Monday, 12 April 2010

Israel Matzav: The Arab Schindler

The Arab Schindler

Unless this story is totally made up (which I doubt), there apparently was an Arab Schindler, albeit on a smaller scale.

Satloff discovered Abdul-Wahab's story as he was researching his book. He had posted a message on a website popular with Tunisian Jews, who were now dispersed all over the world. He received a response from an old woman called Anny Boukris, now living in America, who remembered how her family had been saved by Abdul-Wahab.

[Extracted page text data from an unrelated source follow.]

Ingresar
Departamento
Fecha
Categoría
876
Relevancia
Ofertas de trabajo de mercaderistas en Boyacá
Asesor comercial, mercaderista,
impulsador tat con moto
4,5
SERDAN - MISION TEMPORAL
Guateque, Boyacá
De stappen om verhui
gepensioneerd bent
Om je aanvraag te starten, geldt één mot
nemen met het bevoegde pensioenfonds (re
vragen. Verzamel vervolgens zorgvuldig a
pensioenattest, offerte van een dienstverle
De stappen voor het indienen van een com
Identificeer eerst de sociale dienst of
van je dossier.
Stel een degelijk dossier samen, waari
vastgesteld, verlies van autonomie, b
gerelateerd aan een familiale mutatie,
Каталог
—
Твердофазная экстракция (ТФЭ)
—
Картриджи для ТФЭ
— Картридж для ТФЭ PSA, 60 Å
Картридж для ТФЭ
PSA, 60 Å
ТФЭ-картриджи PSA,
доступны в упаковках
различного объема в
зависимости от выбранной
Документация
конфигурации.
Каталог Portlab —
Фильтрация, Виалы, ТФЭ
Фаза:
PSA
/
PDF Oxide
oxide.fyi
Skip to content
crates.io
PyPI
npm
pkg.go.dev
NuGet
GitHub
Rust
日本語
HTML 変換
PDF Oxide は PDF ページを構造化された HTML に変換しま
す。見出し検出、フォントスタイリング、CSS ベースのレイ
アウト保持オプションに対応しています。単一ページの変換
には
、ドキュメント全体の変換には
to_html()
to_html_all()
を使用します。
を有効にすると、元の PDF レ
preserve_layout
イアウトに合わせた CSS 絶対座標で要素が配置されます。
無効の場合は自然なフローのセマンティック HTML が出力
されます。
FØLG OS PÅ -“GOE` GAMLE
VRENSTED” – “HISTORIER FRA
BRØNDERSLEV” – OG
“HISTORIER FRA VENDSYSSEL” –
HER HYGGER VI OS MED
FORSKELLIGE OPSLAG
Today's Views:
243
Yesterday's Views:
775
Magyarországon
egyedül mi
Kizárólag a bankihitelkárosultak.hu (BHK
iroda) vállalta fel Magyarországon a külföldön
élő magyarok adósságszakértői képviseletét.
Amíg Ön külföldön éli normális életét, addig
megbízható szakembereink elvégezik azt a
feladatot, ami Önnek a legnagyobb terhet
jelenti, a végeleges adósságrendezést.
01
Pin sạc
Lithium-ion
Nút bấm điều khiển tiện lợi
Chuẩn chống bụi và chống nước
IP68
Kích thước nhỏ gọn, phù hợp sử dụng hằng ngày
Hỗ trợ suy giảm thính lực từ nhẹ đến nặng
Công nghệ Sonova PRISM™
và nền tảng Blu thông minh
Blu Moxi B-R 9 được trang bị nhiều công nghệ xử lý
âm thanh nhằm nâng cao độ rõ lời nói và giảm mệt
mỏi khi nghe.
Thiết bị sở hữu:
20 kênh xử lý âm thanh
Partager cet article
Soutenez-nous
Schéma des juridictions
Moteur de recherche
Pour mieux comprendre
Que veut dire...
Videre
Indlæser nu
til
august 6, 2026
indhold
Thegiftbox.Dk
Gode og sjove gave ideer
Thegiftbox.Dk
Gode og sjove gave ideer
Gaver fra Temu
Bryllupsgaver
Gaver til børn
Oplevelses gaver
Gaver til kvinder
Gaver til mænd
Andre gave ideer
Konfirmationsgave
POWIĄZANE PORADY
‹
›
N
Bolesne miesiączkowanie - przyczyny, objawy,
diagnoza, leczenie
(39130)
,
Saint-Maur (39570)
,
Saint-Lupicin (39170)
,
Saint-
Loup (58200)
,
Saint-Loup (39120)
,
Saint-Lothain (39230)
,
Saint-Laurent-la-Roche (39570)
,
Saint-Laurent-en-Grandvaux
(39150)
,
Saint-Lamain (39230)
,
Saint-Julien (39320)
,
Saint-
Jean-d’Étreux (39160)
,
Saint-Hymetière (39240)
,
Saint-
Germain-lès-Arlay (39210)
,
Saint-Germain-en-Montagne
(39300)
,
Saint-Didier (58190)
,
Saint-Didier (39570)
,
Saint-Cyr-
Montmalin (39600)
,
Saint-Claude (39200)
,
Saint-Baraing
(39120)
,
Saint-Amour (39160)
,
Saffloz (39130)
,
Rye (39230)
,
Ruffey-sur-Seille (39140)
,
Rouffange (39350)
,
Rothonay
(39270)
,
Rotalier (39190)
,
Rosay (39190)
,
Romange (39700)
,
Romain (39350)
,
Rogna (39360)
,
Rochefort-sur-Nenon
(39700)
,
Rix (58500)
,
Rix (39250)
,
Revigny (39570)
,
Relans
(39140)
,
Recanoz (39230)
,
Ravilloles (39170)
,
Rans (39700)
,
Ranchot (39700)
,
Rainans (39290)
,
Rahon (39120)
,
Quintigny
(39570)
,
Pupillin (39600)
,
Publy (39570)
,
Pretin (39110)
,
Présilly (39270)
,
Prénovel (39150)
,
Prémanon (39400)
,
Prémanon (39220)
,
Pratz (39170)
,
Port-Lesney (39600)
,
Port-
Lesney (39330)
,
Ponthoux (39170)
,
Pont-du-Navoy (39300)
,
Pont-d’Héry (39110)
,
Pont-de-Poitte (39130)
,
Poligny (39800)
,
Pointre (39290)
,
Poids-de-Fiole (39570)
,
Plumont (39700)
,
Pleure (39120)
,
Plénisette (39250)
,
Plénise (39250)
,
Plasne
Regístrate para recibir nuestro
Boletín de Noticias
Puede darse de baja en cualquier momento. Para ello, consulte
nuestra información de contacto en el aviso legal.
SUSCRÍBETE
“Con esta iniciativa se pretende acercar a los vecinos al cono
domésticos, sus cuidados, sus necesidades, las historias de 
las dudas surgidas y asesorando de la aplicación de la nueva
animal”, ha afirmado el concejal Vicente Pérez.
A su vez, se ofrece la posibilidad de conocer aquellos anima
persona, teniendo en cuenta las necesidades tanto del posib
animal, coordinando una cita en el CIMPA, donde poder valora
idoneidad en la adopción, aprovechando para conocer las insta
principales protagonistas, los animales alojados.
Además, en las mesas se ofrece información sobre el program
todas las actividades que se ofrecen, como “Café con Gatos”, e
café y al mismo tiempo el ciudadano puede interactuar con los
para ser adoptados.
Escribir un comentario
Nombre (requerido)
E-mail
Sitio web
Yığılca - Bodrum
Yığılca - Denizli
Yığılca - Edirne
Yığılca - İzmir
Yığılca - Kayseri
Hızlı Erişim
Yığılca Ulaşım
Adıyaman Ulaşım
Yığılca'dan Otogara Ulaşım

"The Arabs saved many Jews. I don't know very well these stories. I remember very well only our story," she wrote. That story, which Satloff slowly uncovered, was Abdul-Wahab's. It began in November 1942 after German and Italian troops occupied Tunisia, which was home to 100,000 Jews. Jews were forced to wear yellow stars and more than 5,000 were sent to forced labour camps, where at least 46 died.

Abdul-Wahab, a well-to-do farmer and son of an eminent Tunisian historian and writer, sheltered 24 people from two Jewish families on his farm after he overheard a Nazi officer planning to rape one of the women, Boukris's mother. He shielded them from harm by keeping them on his estate. He even intervened when a drunken German soldier threatened to kill one of the girls, shouting: "I know that you are Jews and I am going to kill you tonight!"

Like Schindler in occupied Poland, Abdul-Wahab protected those under his charge by remaining close to the German occupiers, often wining and dining them at parties. The crisis finally ended when the Allies liberated the country four months later. Abdul-Wahab, who died in 1997, has been honoured by numerous Jewish groups, including the Simon Wiesenthal Centre.

Yet the story of Arabs, Jews and Nazis in North Africa remains an ignored but important chapter in the Holocaust's history. Satloff believes that only by confronting the historic truth – that Arabs helped Jews as much (or as little) as anyone else – can some of the problems of the present be tempered.

This story is probably true (I doubt that the Wiesenthal Center would have accepted it if it were not true), and if so, the man ought to be honored.

Yes, there are a few good Arabs in the World. There were Arabs who saved Jews during the Hebron pogrom in 1929.

But unfortunately, the overwhelming majority, especially among the leadership, are Jew haters.

Maybe the government should invite the Holocaust-denying Abu Mazen to attend the ceremony if Abdul-Wahab gets the award. Heh.